What does my laptop have to say?

Honestly not much. Not incredibly surprising, as this model is very simple compared to state-of-the-art approaches to the problem, and I didn’t expect anything earth-shattering. But a few did make me chuckle a bit:

  • “Geraldo is just a low big threat for the future. He lost the raise you need. You will be going to soon!”
  • “@realDonaldTrump Who is the best films for me? “ Can be a great show.”
  • -“@NeAQ8xZkgy We need you — you talk more than have no clue.”
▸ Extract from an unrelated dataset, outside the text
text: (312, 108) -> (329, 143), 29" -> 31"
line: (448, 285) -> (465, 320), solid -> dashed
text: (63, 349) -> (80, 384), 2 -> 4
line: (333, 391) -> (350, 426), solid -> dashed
Predicting one character at a time is actually not bad either:

  • “Met’s said that visit in Canada Repain man are on years & Republicans in Donny, who many military next very election, in its. First every idea, we will #MyLain”
  • -“Few must used, that is the day — frust right to do it being many havings and losiques to the 201 terrific speech, making the whouse!”
  • -“@Reperbeck was making my canced representers, is an immaining a very impicial who he’ll has at coming his families and restrating event that hates on Email Cimenicina, and thank you. She is in that it would go win — its #IPine just build the best history). I will #MakeAmericaGreatAgain”

I was particularly happy to see that the model learned words from characters for the most part, as the second model only ever saw one letter at a time. It even learned to predict the phrase “I will #MakeAmericaGreatAgain”, character by character, which I though was really cool. But the tweets don’t really make sense as a whole.

My guess is because it has many more examples of words than entire tweets, so it learns to be very good on those. It also gets less confused when it’s learning, because it only has to choose between 317 distinct characters at each step instead of 52,347 distinct words.

I’m working on a more technical version of this post, and in the meantime if you’re interested you can find the code on github at are people who have done this more seriously,,as well as more recent language generation models using more sophisticated techniques. The OpenAI post I mentioned earlier is quite good in this regard.

In any case I had fun. Who knows, maybe my computer will actually make sense someday.